India sending two eminent non-officials — former senior diplomats Amar Sinha, a recently retired ambassador to Kabul, and T.C.A. Raghavan, until not long ago our high commissioner in Islamabad — to participate in the Moscow Format talks with Taliban representatives on Friday has more than exploratory value.
It breaks the mould — which was in the shape of the proposition that we should have nothing to do with the Taliban, in part because they are deemed to be captive playthings of Pakistan, Islamabad’s agents practically, and because they are seen as a terrorist outfit indistinguishable from, say, the Lashkar-e-Tayyeba.
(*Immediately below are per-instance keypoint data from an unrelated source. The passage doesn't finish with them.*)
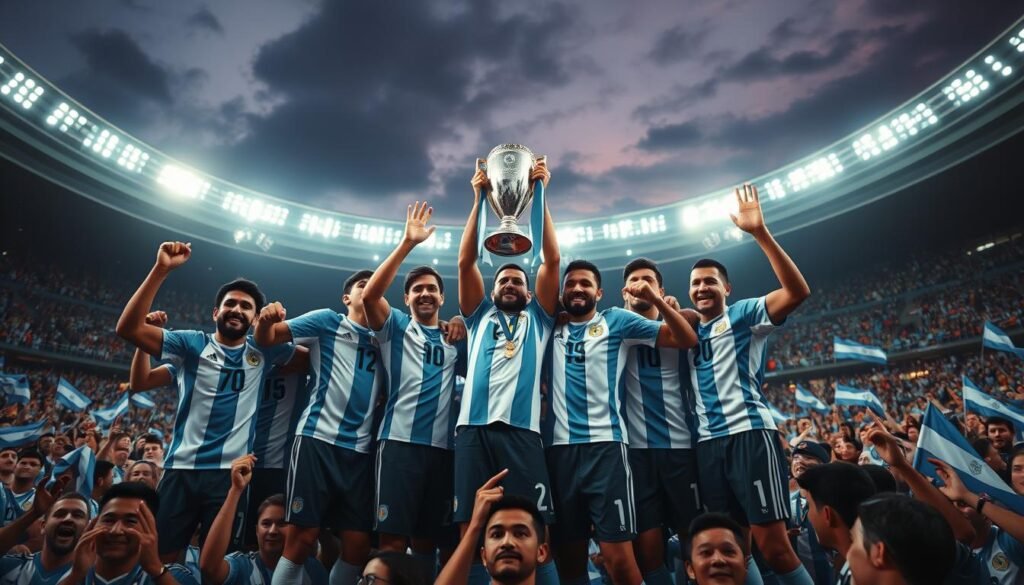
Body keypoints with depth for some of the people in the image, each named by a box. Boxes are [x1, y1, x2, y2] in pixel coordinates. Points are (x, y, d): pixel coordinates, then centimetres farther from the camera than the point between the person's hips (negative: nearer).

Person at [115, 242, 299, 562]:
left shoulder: (263, 350, 6)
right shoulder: (192, 344, 1)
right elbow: (128, 328, -10)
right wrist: (161, 270, -18)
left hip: (231, 471, 1)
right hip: (182, 467, 0)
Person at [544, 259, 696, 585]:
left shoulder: (617, 321, 8)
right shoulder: (552, 329, 15)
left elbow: (686, 340, 4)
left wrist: (657, 300, -10)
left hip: (605, 445, -3)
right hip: (559, 448, 3)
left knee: (618, 557, -8)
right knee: (568, 556, 10)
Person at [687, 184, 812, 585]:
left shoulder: (743, 315, 3)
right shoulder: (689, 331, 19)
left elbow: (798, 292, -13)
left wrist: (760, 233, -20)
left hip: (749, 433, -5)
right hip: (707, 443, 6)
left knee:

This departure is a positive step. Even if the Russia-initiated talks lead nowhere, India would have abandoned its earlier formulaic stance on the Taliban and shown its willingness to engage with the Afghan armed insurgent outfit.
It is not unlikely that in the foreseeable future, whether the Americans eventually depart Afghanistan or not (and it is unlikely they will), the Taliban could make a negotiated re-entry into the governing system of Afghanistan, possibly on a power-sharing basis. This is expected to be a complex, drawn out political process, and being at the Moscow conversation will give New Delhi a first-hand feel of how the Taliban seek to proceed and how their approach is received by Kabul.
For about a decade, the standard line, ritualistically stated by all concerned, is that the conciliation talks with the Taliban should be “Afghan-owned and Afghan-led”. In reality, so far, it has been Pakistan-owned and US-led. There was no question of India being invited to such a table. Nor was India philosophically inclined to be in on such a venture.
But in the Moscow talks, Russia has invited, besides the US and Pakistan, all of Afghanistan’s neighbours — Iran, China, the Central Asian Republics, as well as India. Thus, this is a wide forum, strongly regional in character. Not accepting the invitation was unthinkable. India would have stuck out like a sore thumb, and would not have done justice to the immense, high-value political goodwill it enjoys across Afghanistan. New Delhi has rightly been careful to stitch its mast to the Afghan sail. Since Kabul sent a delegation of its High Peace Council, and not of the government direct, India too did not send an official delegation. Herein lies a message of solidarity and identification with the government of Afghanistan. India announced on Thursday that it sought not just an Afghan-owned and Afghan-led peace process (the traditional formulation), but also one that was “Afghan-controlled”. This appears to be an expression of avoidable over-enthusiasm.